Bonds are getting their heads handed to them -- with the futures off 26/32 at last count. The dollar is ripping, up more than a cent against the euro. And stock futures are up 14 (on the S&P).

UPDATE:
I can not stress how important today's activity in the bond market could be. The low-115 area is the critical level for the continuous long bond futures. If we break there, I think it's going to get ugly.

4 Comments:

  • Mike:

    Are you looking at June or September futures?

    BTW, I read Dr. Weiss's book - Crash Profits.

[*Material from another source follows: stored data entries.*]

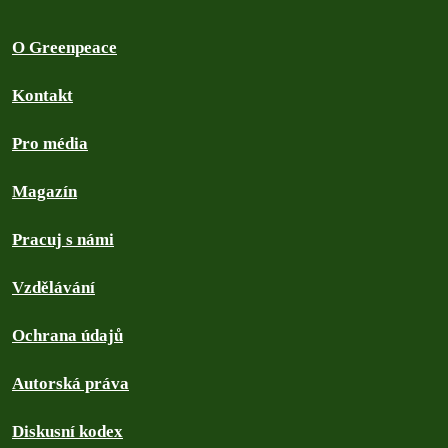
O Greenpeace
Kontakt
Pro média
Magazín
Pracuj s námi
Vzdělávání
Ochrana údajů
Autorská práva
Diskusní kodex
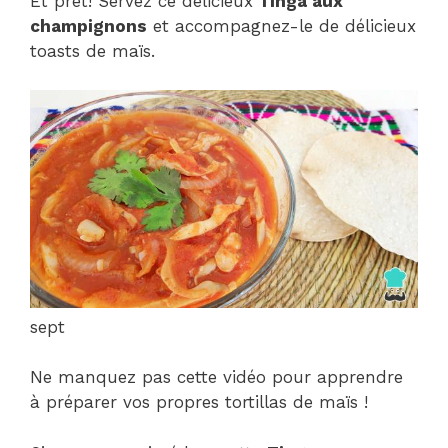
Et prêt! Servez ce délicieux
Tinga aux
champignons
et accompagnez-le de délicieux
toasts de maïs.
sept
Ne manquez pas cette vidéo pour apprendre
à préparer vos propres tortillas de maïs !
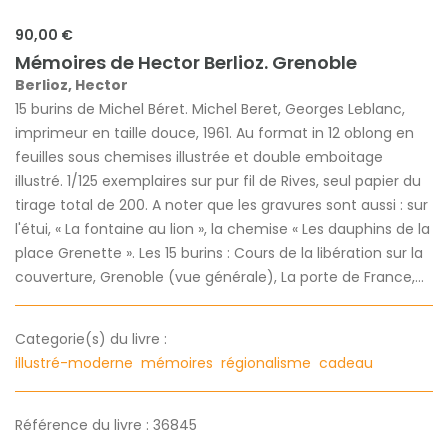
90,00 €
Mémoires de Hector Berlioz. Grenoble
Berlioz, Hector
15 burins de Michel Béret. Michel Beret, Georges Leblanc,
imprimeur en taille douce, 1961. Au format in 12 oblong en
feuilles sous chemises illustrée et double emboitage
illustré. 1/125 exemplaires sur pur fil de Rives, seul papier du
tirage total de 200. A noter que les gravures sont aussi : sur
l'étui, « La fontaine au lion », la chemise « Les dauphins de la
place Grenette ». Les 15 burins : Cours de la libération sur la
couverture, Grenoble (vue générale), La porte de France,...
Categorie(s) du livre :
illustré-moderne
mémoires
régionalisme
cadeau
Référence du livre : 36845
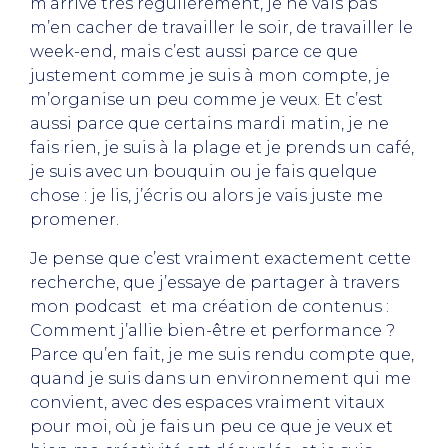
m’arrive très régulièrement, je ne vais pas
m’en cacher de travailler le soir, de travailler le
week-end, mais c’est aussi parce ce que
justement comme je suis à mon compte, je
m’organise un peu comme je veux. Et c’est
aussi parce que certains mardi matin, je ne
fais rien, je suis à la plage et je prends un café,
je suis avec un bouquin ou je fais quelque
chose : je lis, j’écris ou alors je vais juste me
promener.
Je pense que c’est vraiment exactement cette
recherche, que j’essaye de partager à travers
mon podcast et ma création de contenus :
Comment j’allie bien-être et performance ?
Parce qu’en fait, je me suis rendu compte que,
quand je suis dans un environnement qui me
convient, avec des espaces vraiment vitaux
pour moi, où je fais un peu ce que je veux et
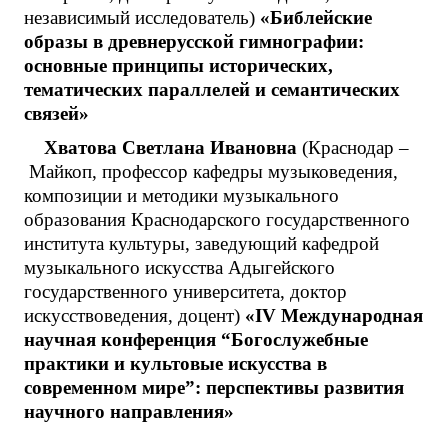
независимый исследователь)
«Библейские
образы в древнерусской гимнографии:
основные принципы исторических,
тематических параллелей и семантических
связей»
Хватова Светлана Ивановна
(Краснодар –
Майкоп, профессор кафедры музыковедения,
композиции и методики музыкального
образования Краснодарского государственного
института культуры, заведующий кафедрой
музыкального искусства Адыгейского
государственного университета, доктор
искусствоведения, доцент)
«IV Международная
научная конференция “Богослужебные
практики и культовые искусства в
современном мире”: перспективы развития
научного направления»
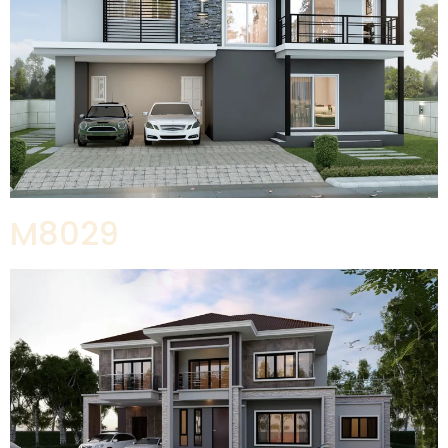
M8029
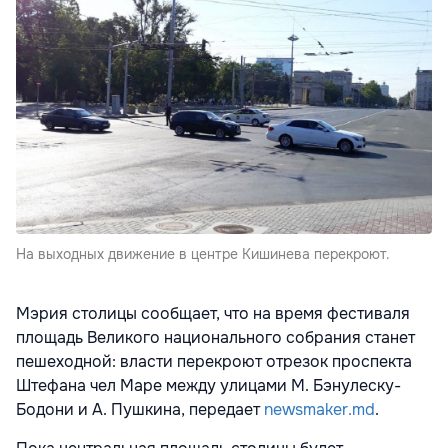
На выходных движение в центре Кишинева перекроют.
Мэрия столицы сообщает, что на время фестиваля
площадь Великого национального собрания станет
пешеходной: власти перекроют отрезок проспекта
Штефана чел Маре между улицами М. Бэнулеску-
Бодони и А. Пушкина, передает
newsmaker.md
.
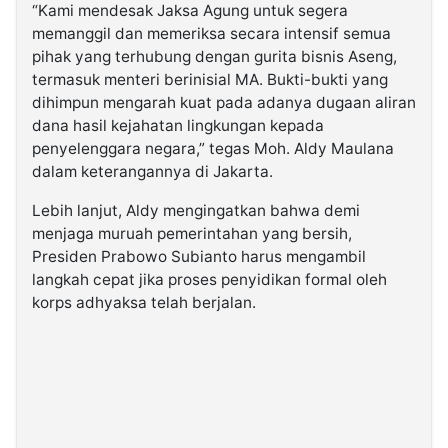
“Kami mendesak Jaksa Agung untuk segera
memanggil dan memeriksa secara intensif semua
pihak yang terhubung dengan gurita bisnis Aseng,
termasuk menteri berinisial MA. Bukti-bukti yang
dihimpun mengarah kuat pada adanya dugaan aliran
dana hasil kejahatan lingkungan kepada
penyelenggara negara,” tegas Moh. Aldy Maulana
dalam keterangannya di Jakarta.
Lebih lanjut, Aldy mengingatkan bahwa demi
menjaga muruah pemerintahan yang bersih,
Presiden Prabowo Subianto harus mengambil
langkah cepat jika proses penyidikan formal oleh
korps adhyaksa telah berjalan.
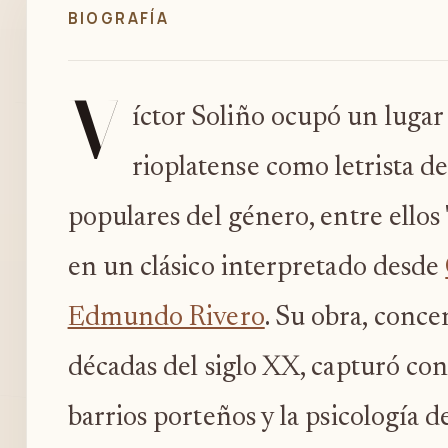
BIOGRAFÍA
V
íctor Soliño ocupó un lugar 
rioplatense como letrista de
populares del género, entre ellos 
en un clásico interpretado desde
Edmundo Rivero
. Su obra, conce
décadas del siglo XX, capturó con 
barrios porteños y la psicología d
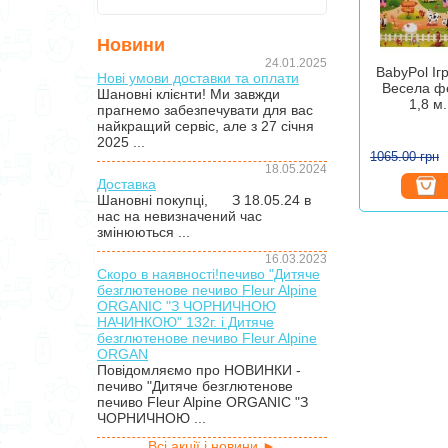
Новини
24.01.2025
BabyPol Іг
Нові умови доставки та оплати
Весела фе
Шановні клієнти! Ми завжди
1,8 м.
прагнемо забезпечувати для вас
найкращий сервіс, але з 27 січня
2025 ...
1065.00 грн
18.05.2024
Доставка
Шановні покупці, З 18.05.24 в
нас на невизначений час
змінюються ...
16.03.2023
Скоро в наявності!печиво "Дитяче
безглютенове печиво Fleur Alpine
ORGANIC "З ЧОРНИЧНОЮ
НАЧИНКОЮ" 132г. і Дитяче
безглютенове печиво Fleur Alpine
ORGAN
Повідомляємо про НОВИНКИ -
печиво "Дитяче безглютенове
печиво Fleur Alpine ORGANIC "З
ЧОРНИЧНОЮ ...
Всі акції і новини ►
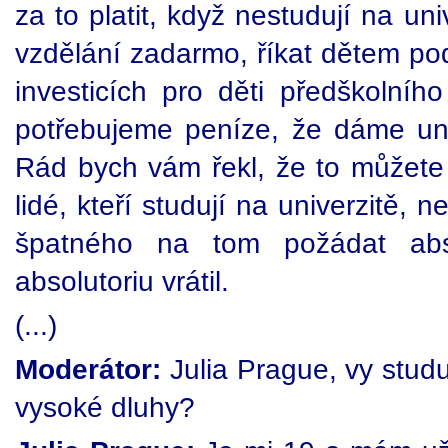
za to platit, když nestudují na un
vzdělání zadarmo, říkat dětem po
investicích pro děti předškolníh
potřebujeme peníze, že dáme uni
Rád bych vám řekl, že to můžete
lidé, kteří studují na univerzitě, 
špatného na tom požádat abs
absolutoriu vrátil.
(...)
Moderátor:
Julia Prague, vy studu
vysoké dluhy?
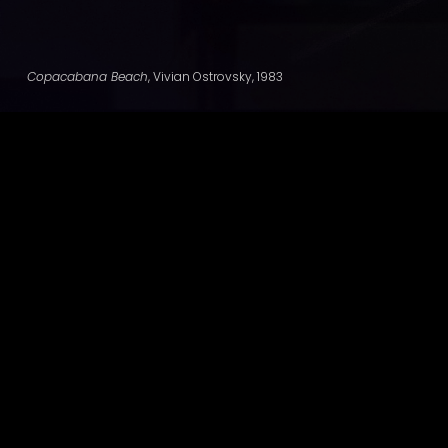
Copacabana Beach
Voyage au Mer du Nord
, Vivian Ostrovsky, 1983
, Marcel Broodthaers, 1974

Loved it!

    - Shankar

    By Anonymous Anonymous, at May 2, 2008 at 12:09 PM  

  • I'm just using the continuous contract function on my terminal, or in this case, the June futures.

    By Blogger Mike Larson, at May 2, 2008 at 12:39 PM  

  • Forgive me, but I don't get why this could become ugly in the bond market.

    Any chance you'd enlighten me?

    Am a regular reader.

    By Anonymous Anonymous, at May 2, 2008 at 6:09 PM  

  • shtove -- by "ugly," I mean that a break of critical technical support by long bond prices could bring about more technically driven selling. We could see a sharp drop in bond prices, and a sharp spike in bond yields. So "ugly" in this context means "ugly price action." Hope that explains things better.